* What is expected
Pick out the lines below that contain the string "casing" and copy them all.

* Items from a dataset
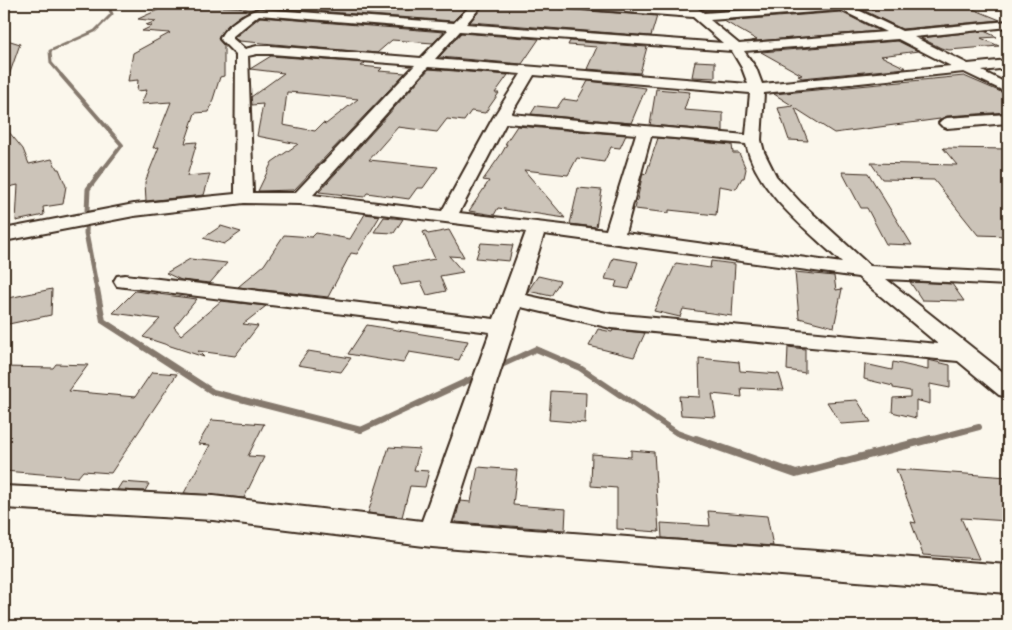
<svg xmlns="http://www.w3.org/2000/svg" width="1012" height="630" font-family="Sriracha,sans-serif">
	<style>
		.lines { fill: none; stroke-linecap: round; stroke-linejoin: round }
		.stream-far4 { stroke: #85796d; stroke-width: 3 }
		.stream-far3 { stroke: #85796d; stroke-width: 4 }
		.stream-far2 { stroke: #85796d; stroke-width: 5 }
		.stream-far1 { stroke: #85796d; stroke-width: 6 }
		.stream { stroke: #85796d; stroke-width: 8 }
		.building { fill: #ccc4b9; stroke: #3b2a1e; fill-rule: evenodd }
		.minor-casing { stroke: #3b2a1e; stroke-width: 4 }
		.minor { fill: #fbf7ec; fill-rule: evenodd }
	</style>
	<rect width="100%" height="100%" fill="#fbf7ec"/>
	<filter id="ink" filterUnits="userSpaceOnUse"><feTurbulence type="fractalNoise" baseFrequency=".02" numOctaves="2"/><feDisplacementMap in="SourceGraphic" scale="10" xChannelSelector="R" yChannelSelector="G"/><feConvolveMatrix kernelMatrix="1 2 1 2 8 2 1 2 1" color-interpolation-filters="sRGB"/></filter>
	<g filter="url(#ink)">
		<g class="lines">
			<polyline class="stream-far4" points="62,76 51,63 50,51 95,31 112,14 107,4"/>
			<polyline class="stream-far3" points="61,75 122,145 102,171"/>
			<polyline class="stream-far2" points="97,290 86,233 88,189 103,169"/>
			<g class="stream-far1">
				<polyline points="97,289 103,321 213,392 361,430 480,375"/>
				<polyline points="497,367 536,349 580,368 677,433 699,441"/>
				<polyline points="926,441 979,427"/>
			</g>
			<polyline class="stream" points="696,439 796,474 930,439"/>
		</g>
		<g class="building">
			<polygon points="171,4 246,8 253,4 324,4 409,10 418,4 470,4 453,21 259,7 241,15 229,24 220,34 218,39 224,46 224,76 220,77 209,112 195,113 185,143 197,142 187,176 210,174 204,195 146,201 145,182 159,147 153,148 171,102 141,104 147,90 137,91 138,80 128,81 133,53 170,33 142,31 152,26 146,25 156,21 138,19"/>
			<polygon points="485,4 528,7 528,4 553,4 560,9 657,16 651,36 470,22"/>
			<polygon points="706,4 810,4 706,11 697,6 709,6"/>
			<polygon points="881,4 961,4 1000,20 902,29 863,10 874,9"/>
			<polygon points="841,12 879,31 744,42 757,40 724,21"/>
			<polygon points="260,17 444,32 433,43 392,40 377,53 239,41 234,38"/>
			<polygon points="984,31 997,37 981,38 999,46 949,50 941,48 921,38"/>
			<polygon points="461,33 539,39 522,64 439,57"/>
			<polygon points="4,39 20,44 6,84 4,84"/>
			<polygon points="570,41 647,47 640,73 587,69 597,47 568,45"/>
			<polygon points="898,41 918,51 881,56 906,68 802,78 798,76 802,75 761,52"/>
			<path d="M271,56L365,63L361,66L382,68L379,71L405,73L294,190L258,191L272,162L298,144L257,136L263,104L252,105L251,97L284,73L250,69ZM287,92L301,93L358,99L326,124L323,123L315,131L283,125Z"/>
			<polygon points="695,61 715,62 715,78 692,77"/>
			<polygon points="429,69 508,75 495,93 499,93 485,113 471,111 464,121 447,119 437,132 398,127 369,160 438,167 423,188 417,188 409,199 367,193 364,197 319,192"/>
			<polygon points="964,76 1008,95 1008,112 947,116 940,119 834,133 795,108 808,141 789,140 778,108 793,106 774,94"/>
			<polygon points="588,81 646,88 631,123 531,114 536,106 557,108 563,99 577,101"/>
			<polygon points="656,89 690,92 684,110 723,113 723,131 650,125"/>
			<polygon points="4,126 23,149 29,164 52,159 57,169 59,169 66,186 63,204 43,207 44,215 16,221 18,185 4,188"/>
			<polygon points="517,126 626,135 620,148 611,147 604,162 577,158 568,175 524,170 565,218 498,208 494,215 469,211 489,181 483,180 502,153 507,144 505,144"/>
			<polygon points="658,138 732,145 733,153 739,153 746,169 744,178 742,178 736,189 719,186 716,215 669,210 669,213 635,209 643,173 646,174"/>
			<polygon points="943,148 1008,149 1008,236 978,235 934,180 882,179 871,163 957,165"/>
			<polygon points="842,172 868,173 912,245 886,244 867,208 861,208"/>
			<polygon points="578,188 602,190 596,227 570,224"/>
			<polygon points="365,214 380,216 357,254 351,253 328,297 238,287 264,265 284,235 312,237 316,233 350,239"/>
			<polygon points="384,217 403,219 394,233 374,232"/>
			<polygon points="221,226 241,232 224,244 203,238"/>
			<polygon points="449,230 464,257 449,256 463,272 440,276 446,291 427,295 421,282 401,285 394,266 435,259 423,232 426,231 428,234"/>
			<polygon points="481,243 513,245 509,261 476,258"/>
			<polygon points="613,258 638,262 629,289 615,287 617,281 605,279"/>
			<polygon points="190,259 227,263 210,283 181,280 166,273"/>
			<polygon points="711,261 735,264 732,316 683,309 680,317 654,311 676,263 710,268"/>
			<polygon points="795,272 834,276 836,290 842,289 834,327 799,318"/>
			<polygon points="538,276 560,281 551,296 528,291"/>
			<polygon points="910,282 952,284 964,301 922,300"/>
			<polygon points="52,289 51,315 4,325 4,299"/>
			<polygon points="135,291 197,299 174,327 181,335 221,301 266,306 243,324 258,326 235,356 198,351 204,357 143,337 160,319 113,313"/>
			<polygon points="367,325 428,335 468,341 459,360 409,352 403,363 348,354"/>
			<polygon points="598,329 612,332 613,330 645,333 634,357 589,346"/>
			<polygon points="788,347 805,349 805,373 787,370"/>
			<polygon points="308,351 351,358 341,372 298,365"/>
			<polygon points="699,358 739,362 740,371 779,374 784,390 741,388 742,397 712,394 716,417 681,415 679,396 700,397"/>
			<polygon points="928,360 950,365 950,388 930,384 930,404 916,400 916,418 892,412 893,398 910,397 910,391 893,388 893,386 864,379 865,364 892,370 893,362 928,370"/>
			<polygon points="56,364 88,365 69,391 135,397 152,372 177,374 111,473 83,471 78,477 4,471 4,367 53,368"/>
			<polygon points="551,391 586,393 585,423 549,420"/>
			<polygon points="857,400 871,422 841,424 827,402"/>
			<polygon points="212,420 264,424 248,456 264,457 244,498 184,493 210,445 198,444"/>
			<polygon points="389,447 420,449 414,470 429,471 425,487 410,486 402,517 368,513"/>
			<polygon points="631,450 654,452 659,532 617,529 617,488 591,486 592,454 631,457"/>
			<polygon points="478,467 517,470 513,505 566,509 565,530 455,522 460,501 471,502"/>
			<polygon points="896,469 1008,477 1008,521 961,518 979,559 923,555 911,522 916,523"/>
			<polygon points="122,482 149,484 145,491 117,490"/>
			<polygon points="708,511 767,516 773,546 662,538 661,523 710,526"/>
		</g>
		<g class="lines">
			<defs>
				<g id="minor">
					<path d="M472,4H483L466,24L723,43L693,17L560,7L555,4H593L685,10L680,4H691L704,13L833,4H879L874,7L856,9L902,31L1008,21V27L914,37L968,64L1008,60V68L982,71L1008,84V93L964,72L764,93L761,140L764,152L776,176L801,203L870,266L1008,273V285L886,279L1008,376V397L999,395L958,361L611,328L521,307L451,524L1008,565V593L432,547L213,520L4,508V486L213,496L422,521L490,332L125,287L117,286L114,281L117,276L125,275L494,319L526,232L300,204L244,203L134,216L4,241V229L134,204L235,194L236,55L220,39C223,27 247,12 259,9L454,23ZM841,10L886,32L739,44L710,20ZM259,15L448,30L421,58L271,46H257L245,49L232,38L233,36ZM460,31L732,51L742,68L748,84L435,59ZM898,39L951,66L762,84L756,68L744,51ZM257,54H271L415,65L295,193H253L248,56ZM428,67L521,74L493,118L442,211L313,195ZM534,75L750,93L746,135L511,114ZM506,123L636,134L606,230L459,213ZM651,136L746,144C758,194 807,229 842,263L625,233ZM544,234L858,277L938,344L611,314L525,295Z"/>
					<polygon points="1008,114 1008,123 947,128 942,126 939,123 942,120 947,118"/>
				</g>
			</defs>
			<use href="#minor" class="minor-casing"/>
			<use href="#minor" class="minor"/>
		</g>
	</g>
	<rect width="1012" height="630" fill="none" stroke="#fbf7ec" stroke-width="20"/>
	<rect x="10" y="10" width="992" height="610" fill="none" stroke="#3b2a1e" stroke-width="2" filter="url(#ink)"/>
</svg>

* Task answer
		.minor-casing { stroke: #3b2a1e; stroke-width: 4 }
			<use href="#minor" class="minor-casing"/>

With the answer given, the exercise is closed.